A.J. Ordoobadi1,2, C. Wu2, M. Castillo-Angeles3, A. Salim3, M. Jarman1,2, S. Nitzschke3 1Brigham And Women’s Hospital, Center For Surgery And Public Health, Boston, MA, USA 2Brigham And Women’s Hospital, Department Of Surgery, Boston, MA, USA 3Brigham And Women’s Hospital, Division Of Trauma, Burn, And Surgical Critical Care, Boston, MA, USA
Introduction: Trauma centers are increasingly caring for critically injured older adults, and a subset of these patients require surgery for hemorrhage control. Prolonged time to surgery for hemorrhage control is associated with increased mortality. We hypothesized that older adults requiring hemorrhage control surgery have a longer time to surgery than younger adults.
Methods: We performed a retrospective analysis of the Trauma Quality Improvement Program from 2017-2019 for adult patients who were taken directly from the emergency department to the operating room for hemorrhage control surgery. We excluded patients who were functionally dependent or who had an advanced directive limiting care. The primary outcome was time to surgery, defined as the duration between hospital arrival and to time of surgery. Multivariable linear regression was used to determine the difference in time to surgery between younger adults (age 18-64) and older adults (age 65 and older), while controlling for potential confounders.
Results: We identified 32,496 adult patients who underwent surgery for hemorrhage control, including 3,071 (9.4%) older adults. On unadjusted analysis, older adults had a longer time to surgery than younger adults (106 min vs. 81 min, p<0.001). Injury severity score (ISS) was similar between the two groups (24.3 vs. 24.5, p=0.457), but older adults were less likely to be injured by a penetrating mechanism (18% vs. 53%, p<0.001). Shock index >1 was less likely in older adults (36% vs. 48%, p<0.001). Medical comorbidities were more common among older adults. On multivariable linear regression, controlling for patient demographics, injury mechanism, ISS, trauma center level, interfacility transfer, and type of surgery, time to surgery was 11.4 minutes longer for older adults (95% CI 7.5-15.3 min, p<0.001). Adding shock index >1 as a dichotomous variable to the model decreased this time difference to 10.5 min (95% CI 6.5-14.5 min, p<0.001), and adding medical comorbidities further decreased the time difference to 6.3 minutes (95% CI 2.0-10.6 min, p=0.004).

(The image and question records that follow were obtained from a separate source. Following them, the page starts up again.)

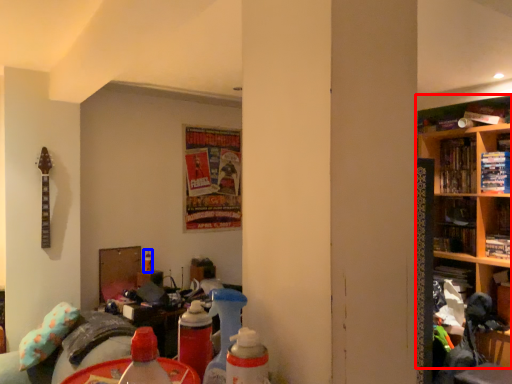
Question: Which point is further to the camera, shelf (highlighted by a red box) or bottle (highlighted by a blue box)?

Choices:
 (A) shelf
 (B) bottle

Answer: (B)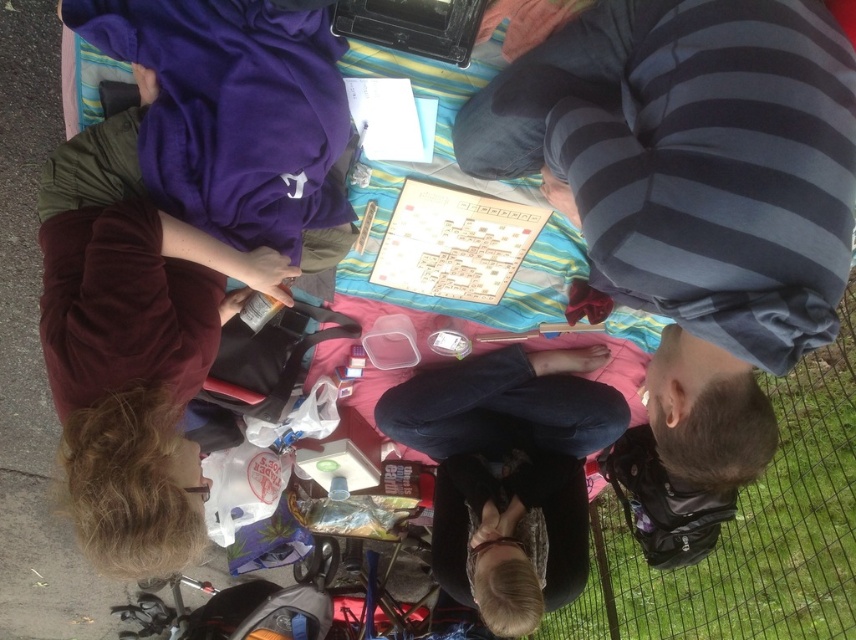
Question: Does dark blue jeans at center appear on the left side of wooden picnic table at center?

Choices:
 (A) yes
 (B) no

Answer: (B)

Question: Among these objects, which one is farthest from the camera?

Choices:
 (A) striped cotton shirt at upper right
 (B) wooden picnic table at center
 (C) dark blue jeans at center

Answer: (B)

Question: Can you confirm if striped cotton shirt at upper right is positioned to the left of dark blue jeans at center?

Choices:
 (A) yes
 (B) no

Answer: (B)

Question: Where is maroon velvet sweater at left located in relation to wooden picnic table at center in the image?

Choices:
 (A) above
 (B) below

Answer: (A)

Question: Estimate the real-world distances between objects in this image. Which object is closer to the striped cotton shirt at upper right?

Choices:
 (A) wooden picnic table at center
 (B) dark blue jeans at center
 (C) maroon velvet sweater at left

Answer: (C)

Question: Considering the real-world distances, which object is closest to the dark blue jeans at center?

Choices:
 (A) wooden picnic table at center
 (B) striped cotton shirt at upper right
 (C) maroon velvet sweater at left

Answer: (B)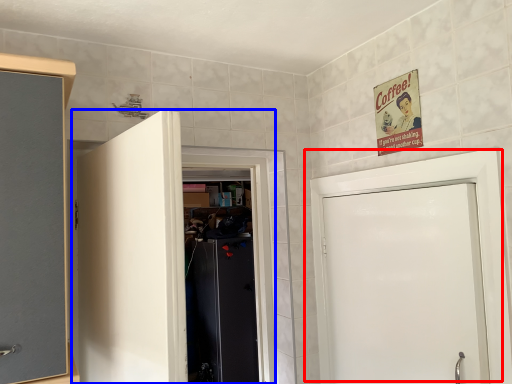
Question: Which object appears closest to the camera in this image, door (highlighted by a red box) or door (highlighted by a blue box)?

Choices:
 (A) door
 (B) door

Answer: (B)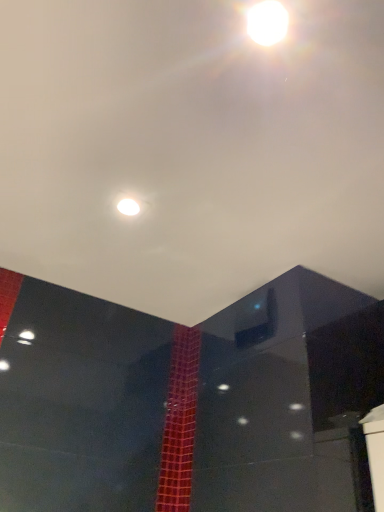
Question: Looking at their shapes, would you say white glossy light at upper center is wider or thinner than white glossy light at upper center?

Choices:
 (A) wide
 (B) thin

Answer: (B)

Question: Is white glossy light at upper center in front of or behind white glossy light at upper center in the image?

Choices:
 (A) front
 (B) behind

Answer: (A)

Question: Is white glossy light at upper center inside or outside of white glossy light at upper center?

Choices:
 (A) outside
 (B) inside

Answer: (A)

Question: Would you say white glossy light at upper center is inside or outside white glossy light at upper center?

Choices:
 (A) outside
 (B) inside

Answer: (A)

Question: From the image's perspective, relative to white glossy light at upper center, is white glossy light at upper center above or below?

Choices:
 (A) above
 (B) below

Answer: (B)

Question: Considering their positions, is white glossy light at upper center located in front of or behind white glossy light at upper center?

Choices:
 (A) behind
 (B) front

Answer: (A)

Question: In terms of size, does white glossy light at upper center appear bigger or smaller than white glossy light at upper center?

Choices:
 (A) small
 (B) big

Answer: (A)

Conclusion: Older adults have a longer time to surgery for hemorrhage control than younger adults. This difference is partially mediated by physiologic differences that impact the presentation of shock among older adults and by a higher burden of medical comorbidities in older adults. Trauma centers should work to streamline decisions regarding surgical intervention among older adults in hemorrhagic shock.